== WHAT YOU HAVE TO DO ==
Your answer must be one number: the count of lines below that hold the word "совершают".
(DATA UNDER STUDY)
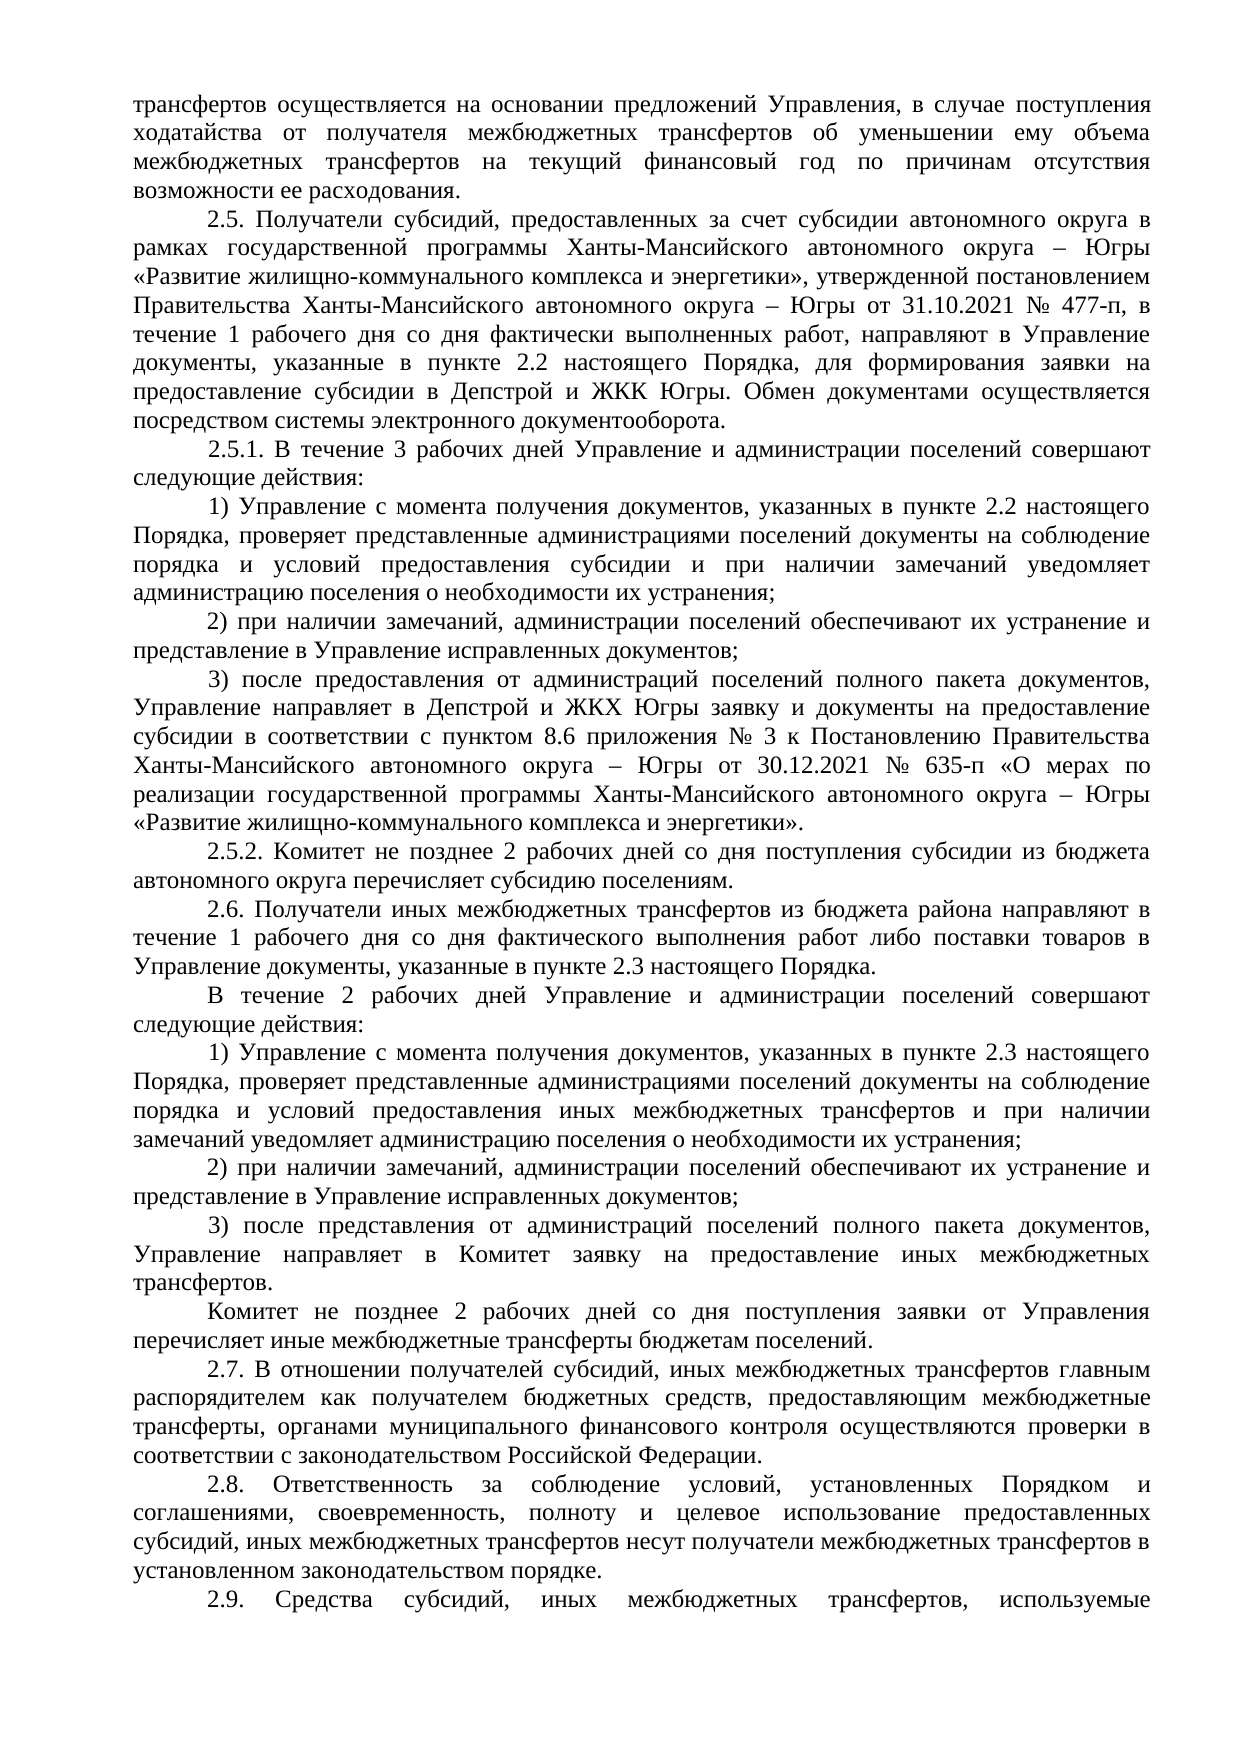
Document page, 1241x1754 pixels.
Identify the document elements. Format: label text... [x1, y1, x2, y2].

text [133, 1584, 1151, 1612]
text 2.5.2. Комитет не позднее 2 рабочих дней со дня поступления субсидии из бюджета автономного округа перечисляет субсидию поселениям. [133, 836, 1151, 894]
text 2) при наличии замечаний, администрации поселений обеспечивают их устранение и представление в Управление исправленных документов; [133, 1152, 1151, 1210]
text 1) Управление с момента получения документов, указанных в пункте 2.2 настоящего Порядка, проверяет представленные администрациями поселений документы на соблюдение порядка и условий предоставления субсидии и при наличии замечаний уведомляет администрацию поселения о необходимости их устранения; [133, 491, 1151, 606]
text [133, 89, 1151, 204]
text Комитет не позднее 2 рабочих дней со дня поступления заявки от Управления перечисляет иные межбюджетные трансферты бюджетам поселений. [133, 1296, 1151, 1354]
text В течение 2 рабочих дней Управление и администрации поселений совершают следующие действия: [133, 980, 1151, 1037]
text 3) после предоставления от администраций поселений полного пакета документов, Управление направляет в Депстрой и ЖКХ Югры заявку и документы на предоставление субсидии в соответствии с пунктом 8.6 приложения № 3 к Постановлению Правительства Ханты-Мансийского автономного округа – Югры от 30.12.2021 № 635-п «О мерах по реализации государственной программы Ханты-Мансийского автономного округа – Югры «Развитие жилищно-коммунального комплекса и энергетики». [133, 664, 1151, 836]
text 2.6. Получатели иных межбюджетных трансфертов из бюджета района направляют в течение 1 рабочего дня со дня фактического выполнения работ либо поставки товаров в Управление документы, указанные в пункте 2.3 настоящего Порядка. [133, 894, 1151, 980]
text 1) Управление с момента получения документов, указанных в пункте 2.3 настоящего Порядка, проверяет представленные администрациями поселений документы на соблюдение порядка и условий предоставления иных межбюджетных трансфертов и при наличии замечаний уведомляет администрацию поселения о необходимости их устранения; [133, 1037, 1151, 1152]
text 2) при наличии замечаний, администрации поселений обеспечивают их устранение и представление в Управление исправленных документов; [133, 606, 1151, 664]
text 2.8. Ответственность за соблюдение условий, установленных Порядком и соглашениями, своевременность, полноту и целевое использование предоставленных субсидий, иных межбюджетных трансфертов несут получатели межбюджетных трансфертов в установленном законодательством порядке. [133, 1469, 1151, 1584]
text 3) после представления от администраций поселений полного пакета документов, Управление направляет в Комитет заявку на предоставление иных межбюджетных трансфертов. [133, 1210, 1151, 1296]
text 2.5. Получатели субсидий, предоставленных за счет субсидии автономного округа в рамках государственной программы Ханты-Мансийского автономного округа – Югры «Развитие жилищно-коммунального комплекса и энергетики», утвержденной постановлением Правительства Ханты-Мансийского автономного округа – Югры от 31.10.2021 № 477-п, в течение 1 рабочего дня со дня фактически выполненных работ, направляют в Управление документы, указанные в пункте 2.2 настоящего Порядка, для формирования заявки на предоставление субсидии в Депстрой и ЖКК Югры. Обмен документами осуществляется посредством системы электронного документооборота. [133, 204, 1151, 434]
text 2.5.1. В течение 3 рабочих дней Управление и администрации поселений совершают следующие действия: [133, 434, 1151, 491]
text 2.7. В отношении получателей субсидий, иных межбюджетных трансфертов главным распорядителем как получателем бюджетных средств, предоставляющим межбюджетные трансферты, органами муниципального финансового контроля осуществляются проверки в соответствии с законодательством Российской Федерации. [133, 1354, 1151, 1469]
(End DATA UNDER STUDY)
== EXERCISE RESULT ==
2